House passes same-sex divorce bill in one night – after 1.5 years of waiting
OTTAWA- The NDP is claiming a “little victory” after a government bill addressing same-sex divorce passed in the House of Commons Tuesday night.
The bill, C-32, fixes a legal loophole dealing with residency requirements for foreign same-sex couples married in Canada who want to get divorced. It also ensures all same-sex marriages performed in Canada are valid.
The legislation now makes its way to the Senate, which is still sitting. The House adjourned for the summer Tuesday night.
The bill was introduced by the government a year-and-a-half ago, in reaction to a Toronto court case involving a foreign lesbian couple who were told they could not divorce because they were never legally married in the first place.
It was a point of contention between the Conservatives and NDP, because the government wanted to pass the bill to the Senate by unanimous consent, while the New Democrats were looking for study and debate.
They couldn’t agree on anything until last night.
NDP MP Randall Garrison, his party’s public safety and LGBT critic, said he still does not understand why the bill took so long for the Conservatives to push through.
“I honestly do not know what took them so long because we could have reached this agreement a year ago,” said Garrison.
“We think of it as a little victory here at the end.”
The bill was one of five passed by the House by a unanimous consent motion Tuesday. Three of the bills, which originated in the Senate, will become law Wednesday. The other two go to the Senate.
The same-sex marriage bill was not studied in committee and adopted by the House in one night.
The Conservatives agreed to adopt one of Garrison’s amendments to the bill that would allow for residents to retrieve court documents in Canada if their home regions don’t legally recognize gay marriage.
But the government did not accept the NDP amendment for courts to deal with custody issues, pointing out foreign same-sex couples can still attend arbitration.
Garrison speculated that the Conservatives did not want some of their own members voting on the bill and that’s why it took them so long to move it through.
But a spokeswoman for Justice Minister Rob Nicholson said it was the NDP who stalled the process.
“When our government tabled this legislation, we made it clear at the time that we had no intention of reopening the same sex marriage debate, but we would fix the gap left in the law resulting from changes made by the Liberals in 2005,” Julie Di Mambro said in an email.
“We acted in good faith and put forward a speedy fix that would eliminate the gap in the law.”
She said Van Loan sought several times to obtain unanimous consent from the opposition to pass the legislation.
“We are pleased that the NDP have finally agreed to work with the government,” she said.
“Both the Prime Minister and the Minister have been clear that we consider this debate to be closed.”
The other government bill that passed to the Senate Tuesday night was C-54, which amends the government’s not criminally responsible legislation – despite questions around the Conservatives’ disclosure of accurate data.

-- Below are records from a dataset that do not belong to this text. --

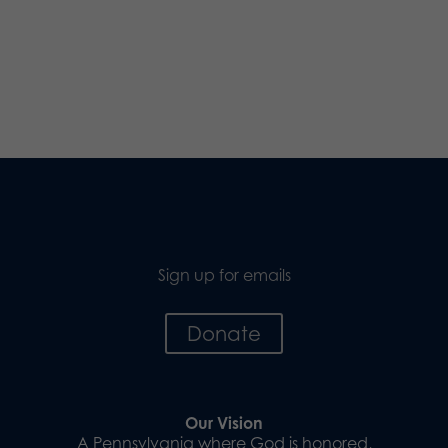
Sign up for emails
Donate
Our Vision
A Pennsylvania where God is honored,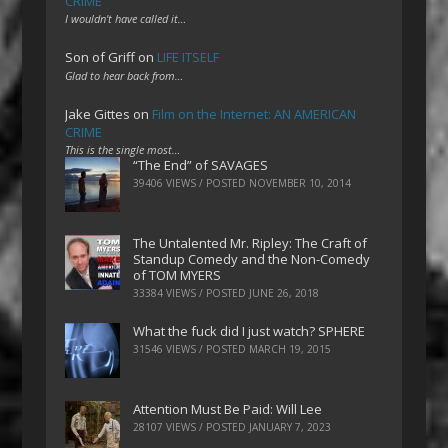
CRIME
I wouldn't have called it…
Son of Griff
on
LIFE ITSELF
Glad to hear back from…
Jake Gittes
on
Film on the Internet: AN AMERICAN
CRIME
This is the single most…
“The End” of SAVAGES
39406 VIEWS / POSTED
NOVEMBER 10, 2014
The Untalented Mr. Ripley: The Craft of
Standup Comedy and the Non-Comedy
of TOM MYERS
33384 VIEWS / POSTED
JUNE 26, 2018
What the fuck did I just watch? SPHERE
31546 VIEWS / POSTED
MARCH 19, 2015
Attention Must Be Paid: Will Lee
28107 VIEWS / POSTED
JANUARY 7, 2023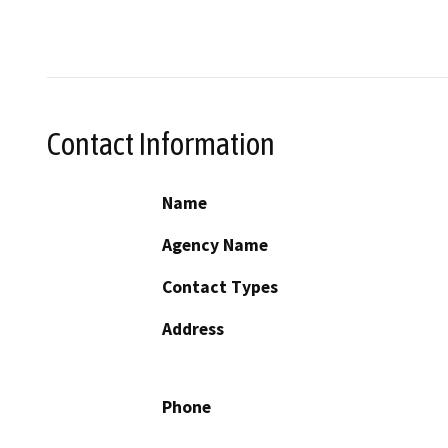
Contact Information
Name
Agency Name
Contact Types
Address
Phone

Speaker Andrew Scheer is set to rule on a question of privilege about the data raised in the House by Liberal Ted Hsu when Parliament resumes in the fall.
The decision by the House to adjourn for the summer a few days early also nixed Conservative efforts to amend a private member’s bill to strip Canadian citizenship from dual nationals convicted of terrorist acts.
The bill originally sought to remove citizenship only from dual nationals who commit acts of war against the Canadian military.
But after a Canadian with dual citizenship was suspected of involvement in a bus bombing in Bulgaria, the government decided to expand the legislation.
The New Democrats opposed the change and engaged in a filibuster at committee until the clock ran out.
NDP Leader Tom Mulcair calls the bill an odious piece of work while the Tories accuse the NDP of supporting the rights of terrorists.